With all the might I had left I yelled to him one last time. “Sidneeeeeeee!”
He started and he looked at me and through his fat red beard he said, as he always said, “Ah, yes. Ah, yes. Gome on, Henry, get on the sledge and mind you don’t fall off, ay. Gome on.”
I pulled Lepus around so she faced east to Scott Base and I let go and Sidney called, “Huit up now boys. Huit up,” and the sledge shot off and I jumped onto my pemmican boxes as they whisked by.
We went straight east until we hit the Nod well tracks and the dogs locked on and when we saw a turn in the tracks ahead Sidney gave his little commands.
“Houk, now. Houk. Arrrah. Arrrah. Arrrah.”
The light still shone when we got back and clipped the exhausted dogs on the chain. Inside I took my gear off and dunked my head in a bucket of hot water to melt the glob of ice that cemented my scarf to my beard. Then I went to the little chow hall with the big picture of Robert Falcon Scott hanging on the south wall. Ivan the cook had kept two meals hot and he pulled them out of the oven and put them on the table. It was mutton and steaming baked potatoes. I waited for Sidney and looked out the small square window.
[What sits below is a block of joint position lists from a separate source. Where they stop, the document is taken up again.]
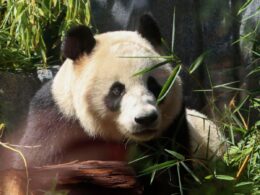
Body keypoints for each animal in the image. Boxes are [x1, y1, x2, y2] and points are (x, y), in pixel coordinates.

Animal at [5, 13, 225, 193]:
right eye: (117, 90)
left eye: (154, 85)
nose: (145, 119)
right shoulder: (57, 125)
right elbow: (38, 167)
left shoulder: (172, 129)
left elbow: (173, 172)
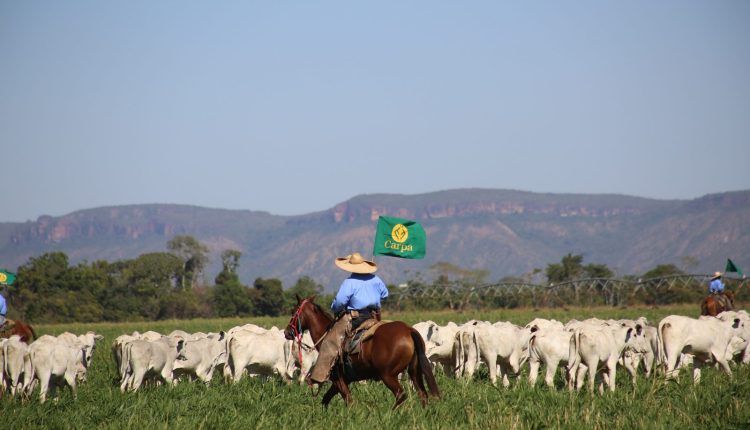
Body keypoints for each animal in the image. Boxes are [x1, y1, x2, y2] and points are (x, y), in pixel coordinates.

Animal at [286, 296, 440, 410]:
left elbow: (348, 400)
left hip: (388, 375)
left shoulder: (338, 378)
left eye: (293, 312)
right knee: (423, 394)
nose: (287, 332)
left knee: (401, 395)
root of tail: (409, 330)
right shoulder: (342, 380)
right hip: (414, 372)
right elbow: (326, 399)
It looked south. It was growing dusky in midafternoon and the sun that had never come up was going. And from far beyond Minna Bluff, out further than beyond the Plateau, from somewhere far far to the south, a low cold wind was coming fast. It blew the loose gray snow and it poured from between the mountains and it smothered the surface of the earth in a smooth gray moving veil. And then it swished up and around the little window in swirling, diving, crashing eddies that engulfed the whole earth in a violent shuddering cold. And I couldn’t see out anymore so I turned inside and looked at the food and the rising steam billowing into the soft warm air.
I don’t know just why, but never in my life have I felt so happy.